**LISTED RECORDS:**
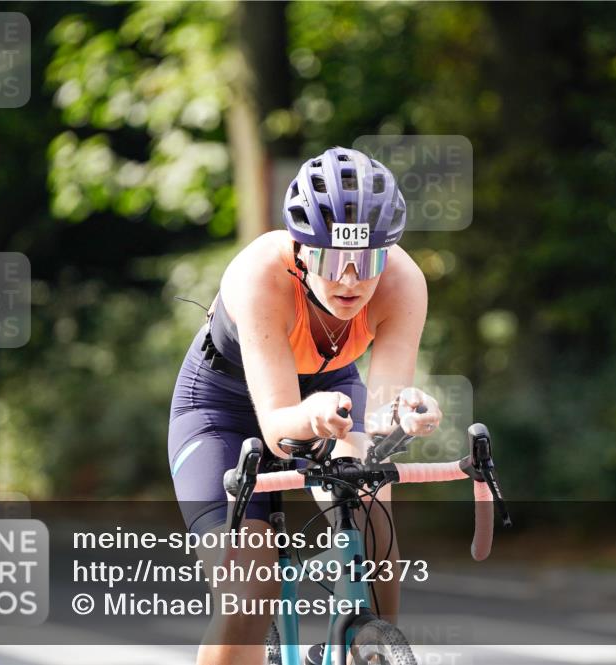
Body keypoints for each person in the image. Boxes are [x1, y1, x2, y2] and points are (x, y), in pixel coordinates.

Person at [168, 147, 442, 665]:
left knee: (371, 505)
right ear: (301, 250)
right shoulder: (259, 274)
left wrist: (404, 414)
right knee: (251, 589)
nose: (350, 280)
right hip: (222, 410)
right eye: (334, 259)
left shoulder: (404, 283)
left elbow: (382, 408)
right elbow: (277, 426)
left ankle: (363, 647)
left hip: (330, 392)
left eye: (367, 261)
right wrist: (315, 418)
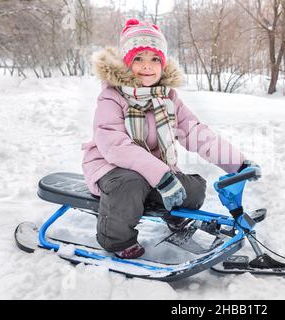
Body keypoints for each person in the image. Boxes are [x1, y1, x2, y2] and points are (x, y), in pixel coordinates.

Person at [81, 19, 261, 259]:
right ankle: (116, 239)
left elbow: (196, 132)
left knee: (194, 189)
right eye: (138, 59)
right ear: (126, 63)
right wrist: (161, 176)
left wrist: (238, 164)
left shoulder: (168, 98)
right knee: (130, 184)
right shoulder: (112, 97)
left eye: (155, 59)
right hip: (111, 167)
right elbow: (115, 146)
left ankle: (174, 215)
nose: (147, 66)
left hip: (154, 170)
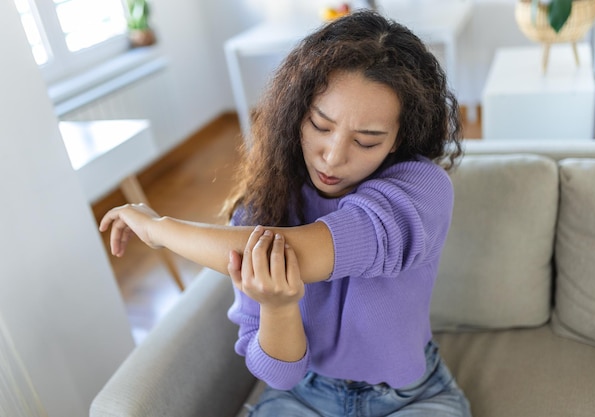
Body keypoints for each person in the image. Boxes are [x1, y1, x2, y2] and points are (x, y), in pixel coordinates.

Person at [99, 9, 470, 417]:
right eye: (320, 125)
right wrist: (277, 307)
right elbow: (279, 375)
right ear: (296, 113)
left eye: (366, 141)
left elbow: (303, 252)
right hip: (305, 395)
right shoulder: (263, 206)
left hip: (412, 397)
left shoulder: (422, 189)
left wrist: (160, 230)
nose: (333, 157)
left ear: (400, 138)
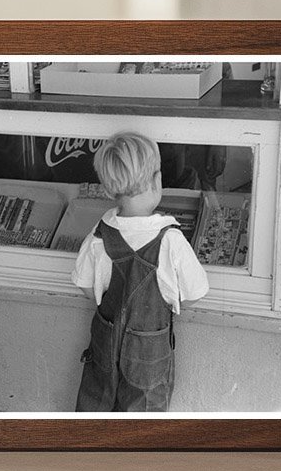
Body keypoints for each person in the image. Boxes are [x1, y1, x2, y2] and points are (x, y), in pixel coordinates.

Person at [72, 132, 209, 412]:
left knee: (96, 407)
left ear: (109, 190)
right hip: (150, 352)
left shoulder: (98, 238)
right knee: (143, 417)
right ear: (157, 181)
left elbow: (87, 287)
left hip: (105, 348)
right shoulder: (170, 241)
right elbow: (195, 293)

**PROBLEM DESCRIPTION:** The task here is to output the line with "right hip: (150, 352)" and all lines after it to the end of the records above, exactly and only those.

**RESPONSE:**
right hip: (150, 352)
left shoulder: (98, 238)
right knee: (143, 417)
right ear: (157, 181)
left elbow: (87, 287)
left hip: (105, 348)
right shoulder: (170, 241)
right elbow: (195, 293)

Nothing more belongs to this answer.